Confession of the Lioness by Mia Couto
As The Confession of the Lioness opens, Mariama tells us that her sister Silência has become the most recent victim of a marauding lion. Her family is conflicted with traditional versus Christian beliefs. In the next chapter we hear from Archangel Bullseye who has the perfect name for a hunter. He makes it clear that he does not kill, that he hunts, and his allegiance is to those who pay him. Sixteen years earlier, their paths crossed when Archangel saved Mariama from the unwonted attentions of a local policeman.
Archangel has been hired to come to Kulumani to hunt the lioness which has killed so many. Once again he will cross paths with Mariama and her family. This personal connection is wrapped up with the dangers posed by hungry lions and the internecine wars that continue to rage throughout the region. These real dangers are complicated by the local beliefs, as espoused by a blind man, a seer. He says that lions cannot be killed by bullets. This superstition extends to the belief that men become animals and animals, men.
African proverbs head most sections. The key one states, “Blessed is the lion that the man will eat, for the lion will become human; and cursed is the man the lion will eat, for the lion will become human.” This reflects the underpinnings of the story. Magical realism, the acceptance of magic in the rational world, permeates the belief system of each character. Here, a natural, realistic setting is inhabited by something abnormal so that legends and folk values are an integral part of this remarkable story.

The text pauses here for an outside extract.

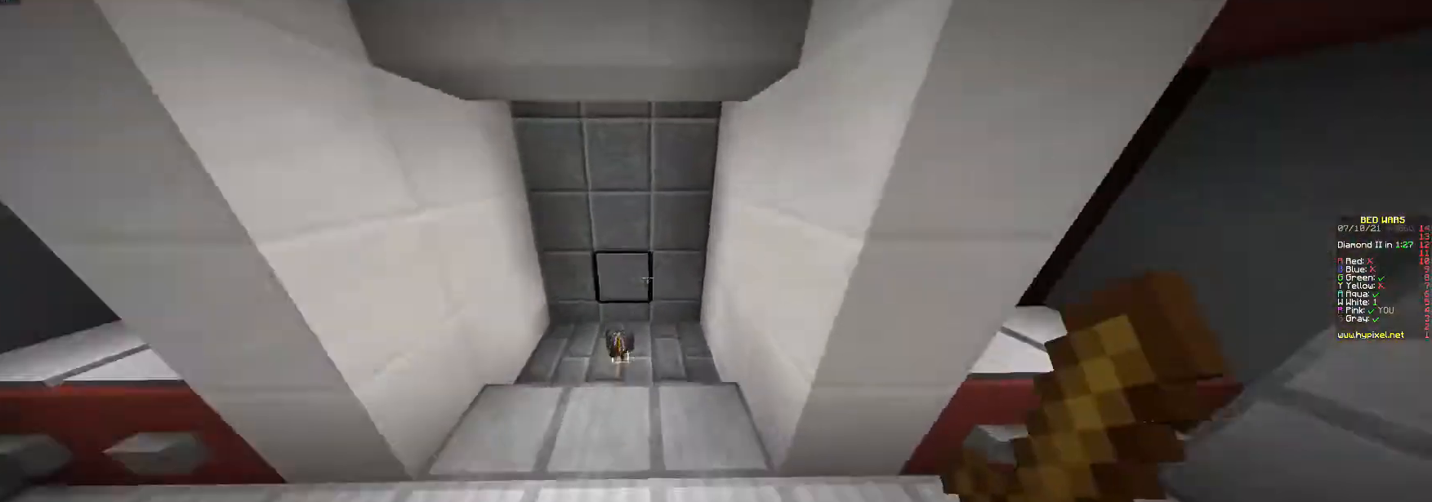
{"keys": ["d", "w"], "mouse": [], "events": [[33, "a", "down"], [333, "a", "up"], [333, "d", "down"]]}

The Confession of the Lioness is based on a real experience in Couto’s life. In 2008 he spent more than two months in northern Mozambique with other environmental officers in an area where lions had killed more than twenty-six people. Hunters were hired and so many difficulties arose that the locals began to believe that it was the “inhabitants of the invisible world, where rifles and bullets were no use at all” that made it impossible to kill the lions. Ultimately, it was a legion of social conflicts that caused the difficulties, and the lions were finally eliminated.
Mia Couto is one of the most prominent writers in Portuguese-speaking Africa. A prolific and popular author, he has written more than twenty books in Portuguese and seven in English. With a background in medicine and biology, he has worked as a journalist at a number of newspapers and magazines. He lives in Maputo and works as a biologist.